• [Supplied material]:
•••••
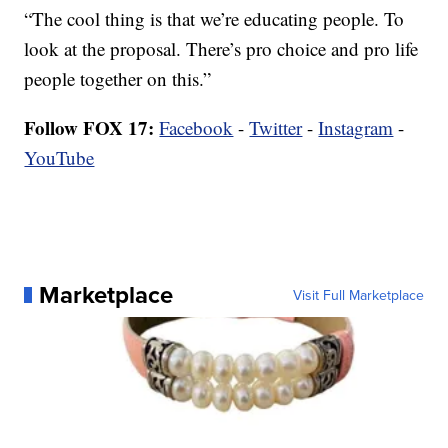
“The cool thing is that we’re educating people. To
look at the proposal. There’s pro choice and pro life
people together on this.”
Follow FOX 17:
Facebook
-
Twitter
-
Instagram
-
YouTube
Marketplace
Visit Full Marketplace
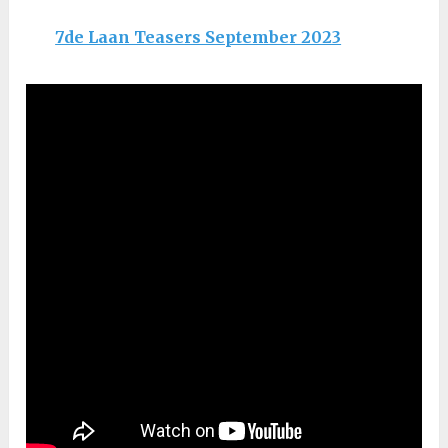
7de Laan Teasers September 2023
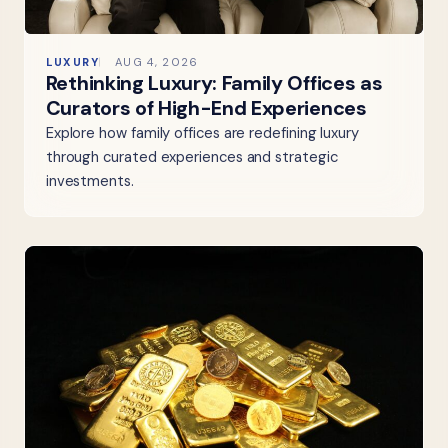
LUXURY
AUG 4, 2026
Rethinking Luxury: Family Offices as
Curators of High-End Experiences
Explore how family offices are redefining luxury
through curated experiences and strategic
investments.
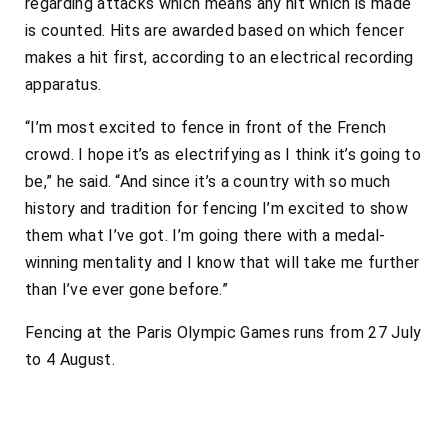
regarding attacks which means any hit which is made
is counted. Hits are awarded based on which fencer
makes a hit first, according to an electrical recording
apparatus.
“I’m most excited to fence in front of the French
crowd. I hope it’s as electrifying as I think it’s going to
be,” he said. “And since it’s a country with so much
history and tradition for fencing I’m excited to show
them what I’ve got. I’m going there with a medal-
winning mentality and I know that will take me further
than I’ve ever gone before.”
Fencing at the Paris Olympic Games runs from 27 July
to 4 August.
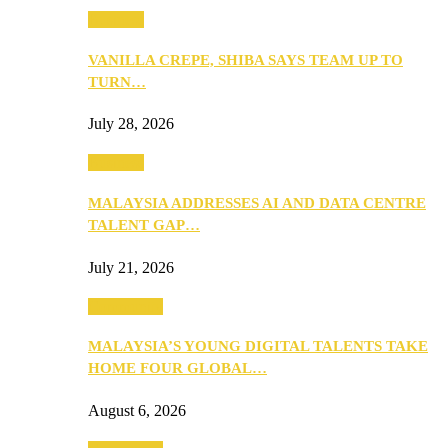
Business
VANILLA CREPE, SHIBA SAYS TEAM UP TO
TURN…
July 28, 2026
Business
MALAYSIA ADDRESSES AI AND DATA CENTRE
TALENT GAP…
July 21, 2026
Community
MALAYSIA’S YOUNG DIGITAL TALENTS TAKE
HOME FOUR GLOBAL…
August 6, 2026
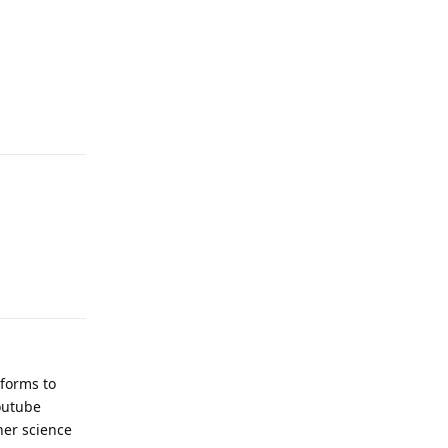
Reply
Reply
tforms to
outube
her science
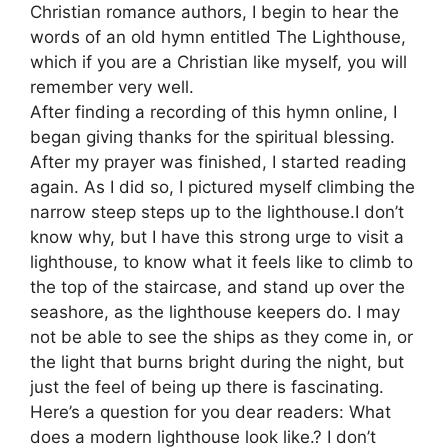
Christian romance authors, I begin to hear the
words of an old hymn entitled The Lighthouse,
which if you are a Christian like myself, you will
remember very well.
After finding a recording of this hymn online, I
began giving thanks for the spiritual blessing.
After my prayer was finished, I started reading
again. As I did so, I pictured myself climbing the
narrow steep steps up to the lighthouse.I don’t
know why, but I have this strong urge to visit a
lighthouse, to know what it feels like to climb to
the top of the staircase, and stand up over the
seashore, as the lighthouse keepers do. I may
not be able to see the ships as they come in, or
the light that burns bright during the night, but
just the feel of being up there is fascinating.
Here’s a question for you dear readers: What
does a modern lighthouse look like.? I don’t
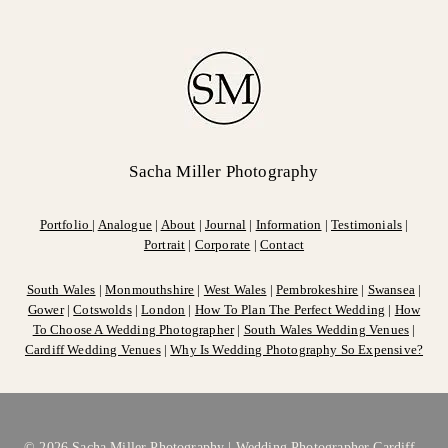
Sacha Miller Photography
Portfolio
|
Analogue
|
About
|
Journal
|
Information
|
Testimonials
|
Portrait
|
Corporate
|
Contact
South Wales
|
Monmouthshire
|
West Wales
|
Pembrokeshire
|
Swansea
|
Gower
|
Cotswolds
|
London
|
How To Plan The Perfect Wedding
|
How
To Choose A Wedding Photographer
|
South Wales Wedding Venues
|
Cardiff Wedding Venues
|
Why Is Wedding Photography So Expensive?
© 2026 Sacha Miller Photography |
Wedding Photographer Cardiff,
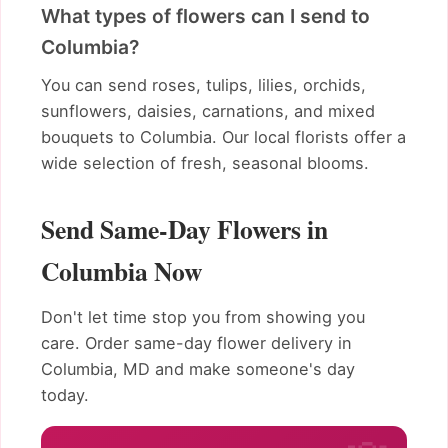
What types of flowers can I send to
Columbia?
You can send roses, tulips, lilies, orchids,
sunflowers, daisies, carnations, and mixed
bouquets to Columbia. Our local florists offer a
wide selection of fresh, seasonal blooms.
Send Same-Day Flowers in
Columbia Now
Don't let time stop you from showing you
care. Order same-day flower delivery in
Columbia, MD and make someone's day
today.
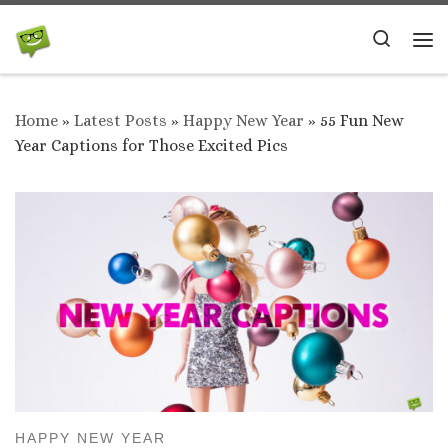
Skip to content
Search
Me
Home
»
Latest Posts
»
Happy New Year
»
55 Fun New
Year Captions for Those Excited Pics
HAPPY NEW YEAR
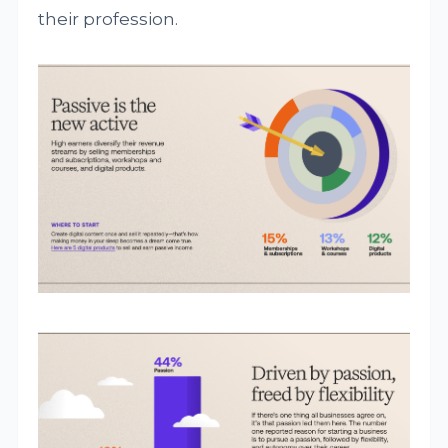
their profession.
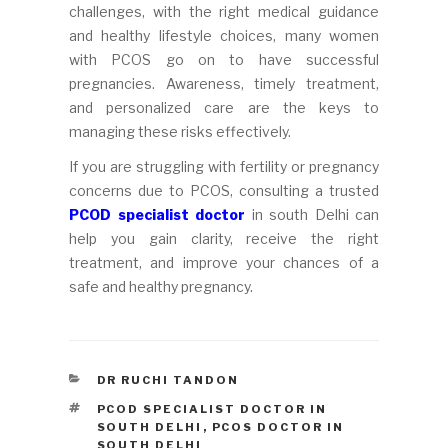
challenges, with the right medical guidance
and healthy lifestyle choices, many women
with PCOS go on to have successful
pregnancies. Awareness, timely treatment,
and personalized care are the keys to
managing these risks effectively.
If you are struggling with fertility or pregnancy
concerns due to PCOS, consulting a trusted
PCOD specialist doctor
in south Delhi can
help you gain clarity, receive the right
treatment, and improve your chances of a
safe and healthy pregnancy.
CATEGORIES
DR RUCHI TANDON
TAGS
PCOD SPECIALIST DOCTOR IN
SOUTH DELHI
,
PCOS DOCTOR IN
SOUTH DELHI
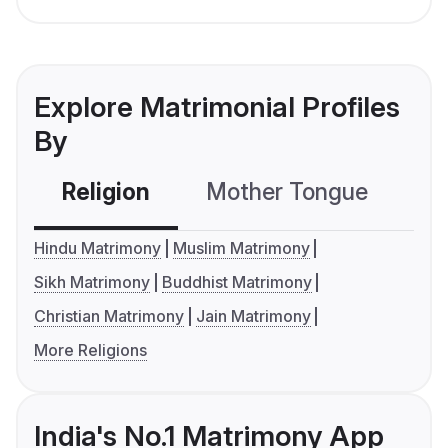
Explore Matrimonial Profiles
By
Religion
Mother Tongue
C
Hindu Matrimony
Muslim Matrimony
Sikh Matrimony
Buddhist Matrimony
Christian Matrimony
Jain Matrimony
More Religions
India's No.1 Matrimony App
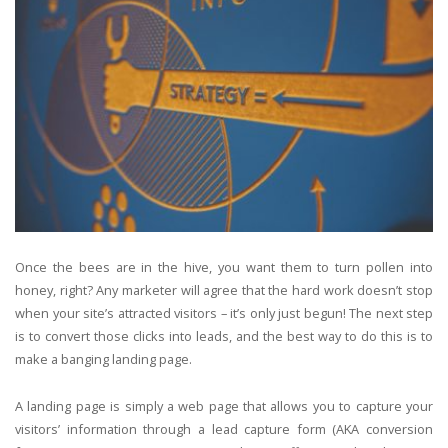
Once the bees are in the hive, you want them to turn pollen into
honey, right? Any marketer will agree that the hard work doesn’t stop
when your site’s attracted visitors – it’s only just begun! The next step
is to convert those clicks into leads, and the best way to do this is to
make a banging landing page.
A landing page is simply a web page that allows you to capture your
visitors’ information through a lead capture form (AKA conversion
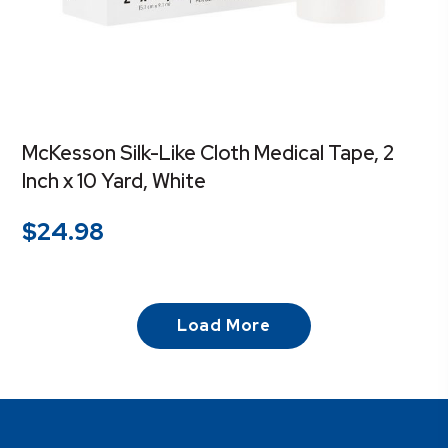
McKesson Silk-Like Cloth Medical Tape, 2
Inch x 10 Yard, White
$
24.98
Load More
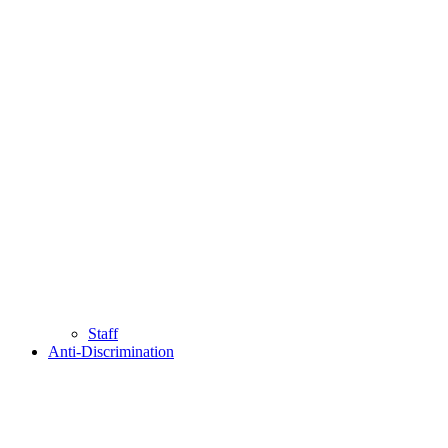
Staff
Anti-Discrimination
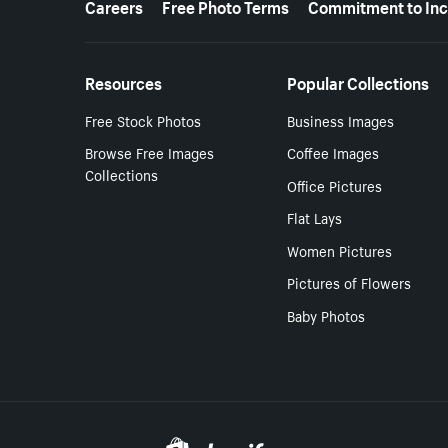
Careers
Free Photo Terms
Commitment to Inc
Resources
Popular Collections
Free Stock Photos
Business Images
Browse Free Images
Coffee Images
Collections
Office Pictures
Flat Lays
Women Pictures
Pictures of Flowers
Baby Photos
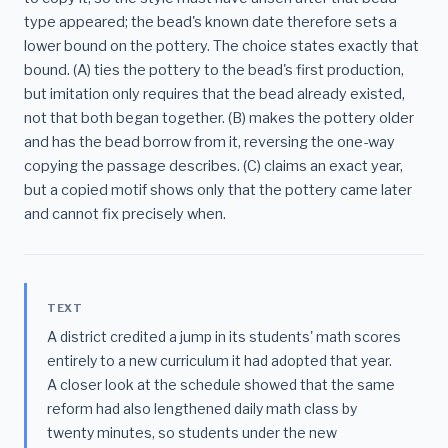
type appeared; the bead's known date therefore sets a
lower bound on the pottery. The choice states exactly that
bound. (A) ties the pottery to the bead's first production,
but imitation only requires that the bead already existed,
not that both began together. (B) makes the pottery older
and has the bead borrow from it, reversing the one-way
copying the passage describes. (C) claims an exact year,
but a copied motif shows only that the pottery came later
and cannot fix precisely when.
TEXT
A district credited a jump in its students' math scores
entirely to a new curriculum it had adopted that year.
A closer look at the schedule showed that the same
reform had also lengthened daily math class by
twenty minutes, so students under the new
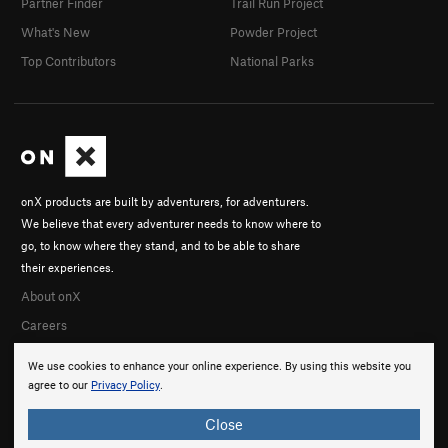
Partner Finder
Trail Run Project
What's New
Powder Project
Top Contributors
National Parks
onX products are built by adventurers, for adventurers.
We believe that every adventurer needs to know where to
go, to know where they stand, and to be able to share
their experiences.
About onX
Careers
We use cookies to enhance your online experience. By using this website you
agree to our
Privacy Policy
.
Close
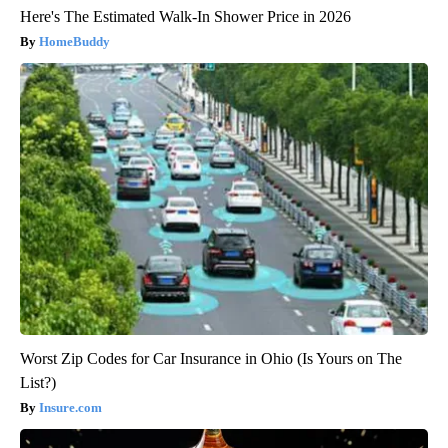
Here's The Estimated Walk-In Shower Price in 2026
HomeBuddy
Worst Zip Codes for Car Insurance in Ohio (Is Yours on The
List?)
Insure.com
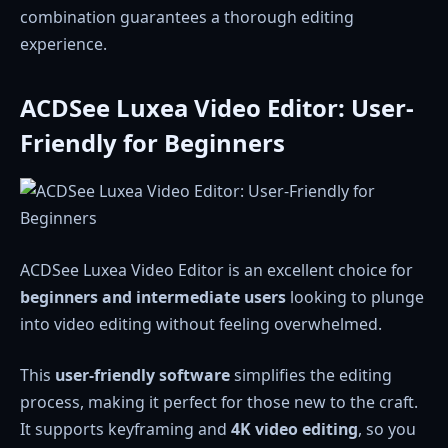
combination guarantees a thorough editing
experience.
ACDSee Luxea Video Editor: User-
Friendly for Beginners
ACDSee Luxea Video Editor is an excellent choice for
beginners and intermediate users
looking to plunge
into video editing without feeling overwhelmed.
This
user-friendly software
simplifies the editing
process, making it perfect for those new to the craft.
It supports keyframing and
4K video editing
, so you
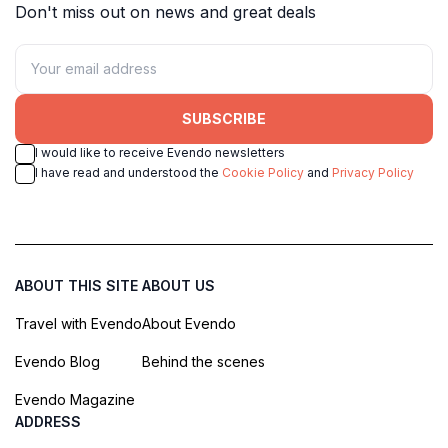
Don't miss out on news and great deals
SUBSCRIBE
I would like to receive Evendo newsletters
I have read and understood the
Cookie Policy
and
Privacy Policy
ABOUT THIS SITE
ABOUT US
Travel with Evendo
About Evendo
Evendo Blog
Behind the scenes
Evendo Magazine
ADDRESS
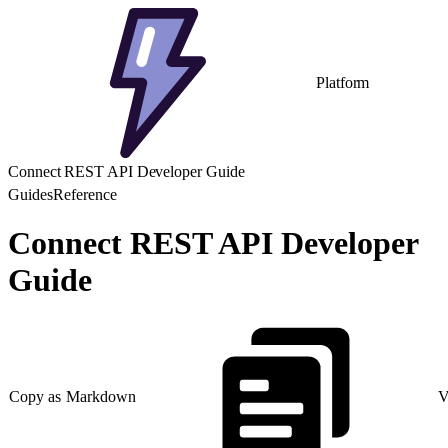
Platform
Connect REST API Developer Guide
Guides
Reference
Connect REST API Developer
Guide
Copy as Markdown
V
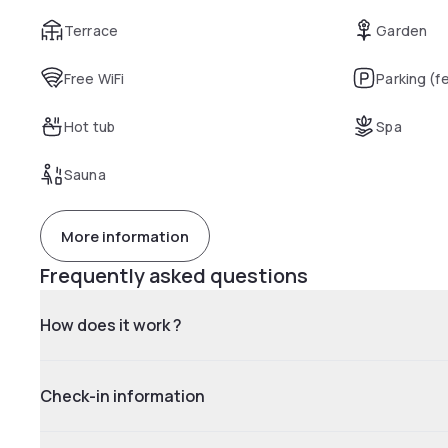
Terrace
Garden
Free WiFi
Parking (f
Hot tub
Spa
Sauna
More information
Frequently asked questions
How does it work ?
Check-in information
•••••
• [What you need to do]: Everything in the material except the pictures should be output verbatim.

• [Solved exercise]:
“The cool thing is that we’re educating people. To
look at the proposal. There’s pro choice and pro life
people together on this.”
Follow FOX 17:
Facebook
-
Twitter
-
Instagram
-
YouTube
Marketplace
Visit Full Marketplace
7de Laan Teasers September 2023
LUXURY
AUG 4, 2026
Rethinking Luxury: Family Offices as
Curators of High-End Experiences
Explore how family offices are redefining luxury
through curated experiences and strategic
investments.
regarding attacks which means any hit which is made
is counted. Hits are awarded based on which fencer
makes a hit first, according to an electrical recording
apparatus.
“I’m most excited to fence in front of the French
crowd. I hope it’s as electrifying as I think it’s going to
be,” he said. “And since it’s a country with so much
history and tradition for fencing I’m excited to show
them what I’ve got. I’m going there with a medal-
winning mentality and I know that will take me further
than I’ve ever gone before.”
Fencing at the Paris Olympic Games runs from 27 July
to 4 August.
Business
VANILLA CREPE, SHIBA SAYS TEAM UP TO
TURN…
July 28, 2026
Business
MALAYSIA ADDRESSES AI AND DATA CENTRE
TALENT GAP…
July 21, 2026
Community
MALAYSIA’S YOUNG DIGITAL TALENTS TAKE
HOME FOUR GLOBAL…
August 6, 2026
Reply
Reply
tforms to
outube
her science
Christian romance authors, I begin to hear the
words of an old hymn entitled The Lighthouse,
which if you are a Christian like myself, you will
remember very well.
After finding a recording of this hymn online, I
began giving thanks for the spiritual blessing.
After my prayer was finished, I started reading
again. As I did so, I pictured myself climbing the
narrow steep steps up to the lighthouse.I don’t
know why, but I have this strong urge to visit a
lighthouse, to know what it feels like to climb to
the top of the staircase, and stand up over the
seashore, as the lighthouse keepers do. I may
not be able to see the ships as they come in, or
the light that burns bright during the night, but
just the feel of being up there is fascinating.
Here’s a question for you dear readers: What
does a modern lighthouse look like.? I don’t
Sacha Miller Photography
Portfolio
|
Analogue
|
About
|
Journal
|
Information
|
Testimonials
|
Portrait
|
Corporate
|
Contact
South Wales
|
Monmouthshire
|
West Wales
|
Pembrokeshire
|
Swansea
|
Gower
|
Cotswolds
|
London
|
How To Plan The Perfect Wedding
|
How
To Choose A Wedding Photographer
|
South Wales Wedding Venues
|
Cardiff Wedding Venues
|
Why Is Wedding Photography So Expensive?
© 2026 Sacha Miller Photography |
Wedding Photographer Cardiff,
What types of flowers can I send to
Columbia?
You can send roses, tulips, lilies, orchids,
sunflowers, daisies, carnations, and mixed
bouquets to Columbia. Our local florists offer a
wide selection of fresh, seasonal blooms.
Send Same-Day Flowers in
Columbia Now
Don't let time stop you from showing you
care. Order same-day flower delivery in
Columbia, MD and make someone's day
today.
Skip to content
Search
Me
Home
»
Latest Posts
»
Happy New Year
»
55 Fun New
Year Captions for Those Excited Pics
HAPPY NEW YEAR
their profession.
challenges, with the right medical guidance
and healthy lifestyle choices, many women
with PCOS go on to have successful
pregnancies. Awareness, timely treatment,
and personalized care are the keys to
managing these risks effectively.
If you are struggling with fertility or pregnancy
concerns due to PCOS, consulting a trusted
PCOD specialist doctor
in south Delhi can
help you gain clarity, receive the right
treatment, and improve your chances of a
safe and healthy pregnancy.
CATEGORIES
DR RUCHI TANDON
TAGS
PCOD SPECIALIST DOCTOR IN
SOUTH DELHI
,
PCOS DOCTOR IN
SOUTH DELHI
Explore Matrimonial Profiles
By
Religion
Mother Tongue
C
Hindu Matrimony
Muslim Matrimony
Sikh Matrimony
Buddhist Matrimony
Christian Matrimony
Jain Matrimony
More Religions
India's No.1 Matrimony App
Once the bees are in the hive, you want them to turn pollen into
honey, right? Any marketer will agree that the hard work doesn’t stop
when your site’s attracted visitors – it’s only just begun! The next step
is to convert those clicks into leads, and the best way to do this is to
make a banging landing page.
A landing page is simply a web page that allows you to capture your
visitors’ information through a lead capture form (AKA conversion
McKesson Silk-Like Cloth Medical Tape, 2
Inch x 10 Yard, White
$
24.98
Load More
Staff
Anti-Discrimination
Careers
Free Photo Terms
Commitment to Inc
Resources
Popular Collections
Free Stock Photos
Business Images
Browse Free Images
Coffee Images
Collections
Office Pictures
Flat Lays
Women Pictures
Pictures of Flowers
Baby Photos
type appeared; the bead's known date therefore sets a
lower bound on the pottery. The choice states exactly that
bound. (A) ties the pottery to the bead's first production,
but imitation only requires that the bead already existed,
not that both began together. (B) makes the pottery older
and has the bead borrow from it, reversing the one-way
copying the passage describes. (C) claims an exact year,
but a copied motif shows only that the pottery came later
and cannot fix precisely when.
TEXT
A district credited a jump in its students' math scores
entirely to a new curriculum it had adopted that year.
A closer look at the schedule showed that the same
reform had also lengthened daily math class by
twenty minutes, so students under the new
Partner Finder
Trail Run Project
What's New
Powder Project
Top Contributors
National Parks
onX products are built by adventurers, for adventurers.
We believe that every adventurer needs to know where to
go, to know where they stand, and to be able to share
their experiences.
About onX
Careers
We use cookies to enhance your online experience. By using this website you
agree to our
Privacy Policy
.
Close
Here's The Estimated Walk-In Shower Price in 2026
HomeBuddy
Worst Zip Codes for Car Insurance in Ohio (Is Yours on The
List?)
Insure.com
combination guarantees a thorough editing
experience.
ACDSee Luxea Video Editor: User-
Friendly for Beginners
ACDSee Luxea Video Editor is an excellent choice for
beginners and intermediate users
looking to plunge
into video editing without feeling overwhelmed.
This
user-friendly software
simplifies the editing
process, making it perfect for those new to the craft.
It supports keyframing and
4K video editing
, so you
Don't miss out on news and great deals
SUBSCRIBE
I would like to receive Evendo newsletters
I have read and understood the
Cookie Policy
and
Privacy Policy
ABOUT THIS SITE
ABOUT US
Travel with Evendo
About Evendo
Evendo Blog
Behind the scenes
Evendo Magazine
ADDRESS
Platform
Connect REST API Developer Guide
Guides
Reference
Connect REST API Developer
Guide
Copy as Markdown
V
Terrace
Garden
Free WiFi
Parking (f
Hot tub
Spa
Sauna
More information
Frequently asked questions
How does it work ?
Check-in information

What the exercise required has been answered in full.